Source: Penny Stocks
Momentum Trading is a very popular day trading strategy among beginners, and for good reason. It combines the use of price movement and some sort of news catalyst. These two elements bring high volume to a stock and quickly changes the momentum of a stock
This strategy can be incredibly effective, and lead a high-probability of successful and profitable trades. But as always, you have to be careful.
Let’s look at an example: Blue Hat Partners, Ticker: BHAT
On May 28th, 2020, Blue Hat Partners put out a press release shortly before market open at 9 a.m.. They announced a partnership with a different company to launch Augmented Reality Classrooms in up to 1,000 preschools. At the time, the world was still reeling from Covid-19 and anything related to “getting back to normal” typically caused big spikes. So let’s take a look at the chart:
As you can see, starting at 9 a.m., the stock price started to significantly climb. The climb was accompanied by a large influx of volume at market open at 9:30. The stock spiked from $1.20 all the way up to $2.40 by 9:45 a.m.
That is a 100% increase in 15 minutes! Talk about momentum!
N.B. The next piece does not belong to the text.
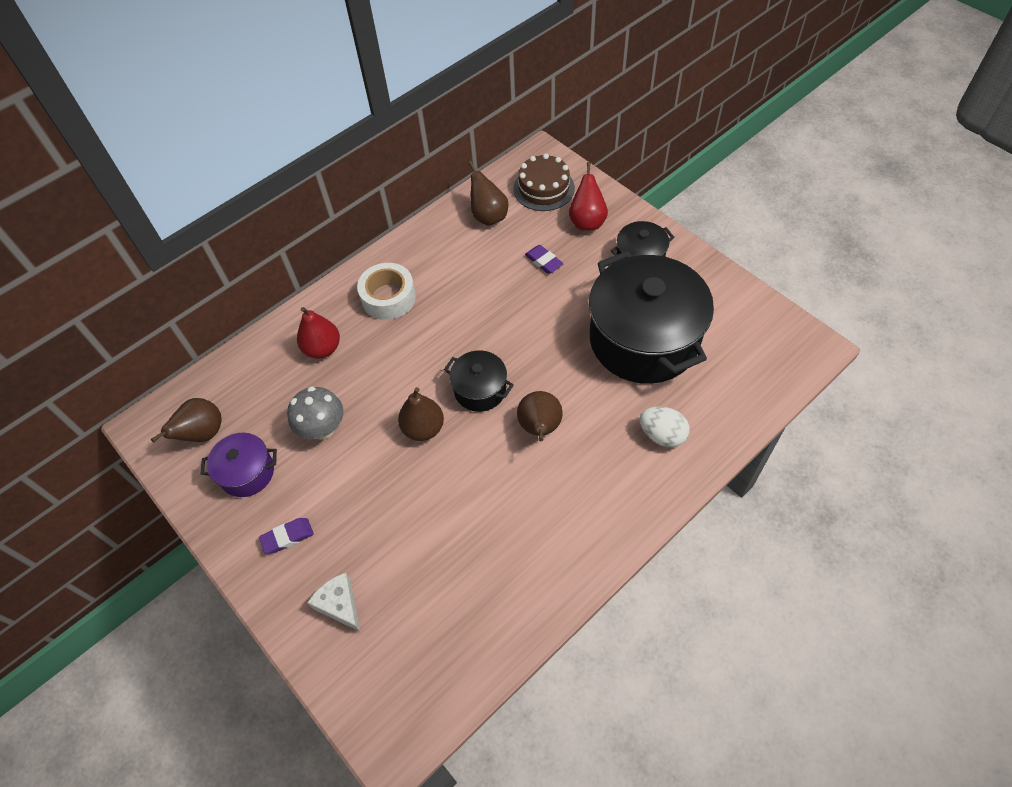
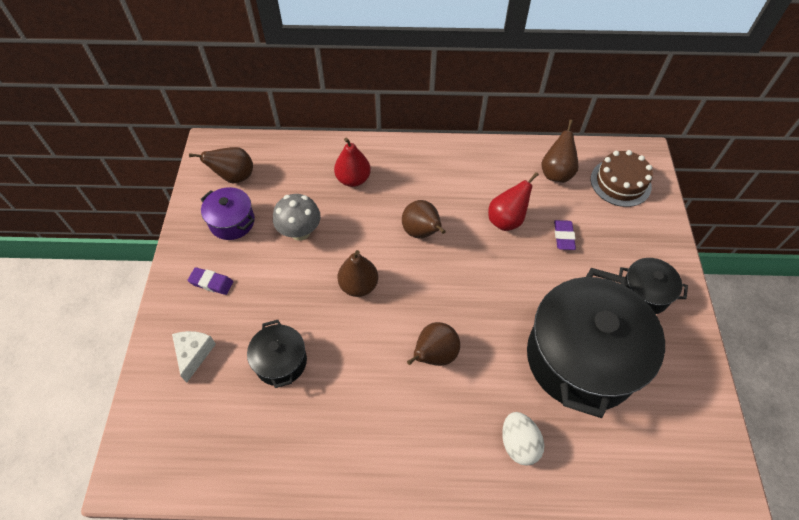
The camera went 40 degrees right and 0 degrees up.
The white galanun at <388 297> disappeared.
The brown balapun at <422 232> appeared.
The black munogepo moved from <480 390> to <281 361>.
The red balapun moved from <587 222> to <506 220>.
BUT, as you can see on the chart, just as quickly as it rose it began to lose momentum and gradually fell back to the $1.20 range by the end of the trading day.
For these kind of trades, you will usually want to target your entry as close to the news catalyst as you can. Your exit should follow whatever trading strategy % gain you are practicing. It’s always better to secure profits than to hold the stock into the negative thinking it will spike again.
It is also recommended to implement stop-loss trading strategies when Momentum Trading. Not all news catalysts will create a 100% runner, so understanding your entry and exit points before entering is always recommend.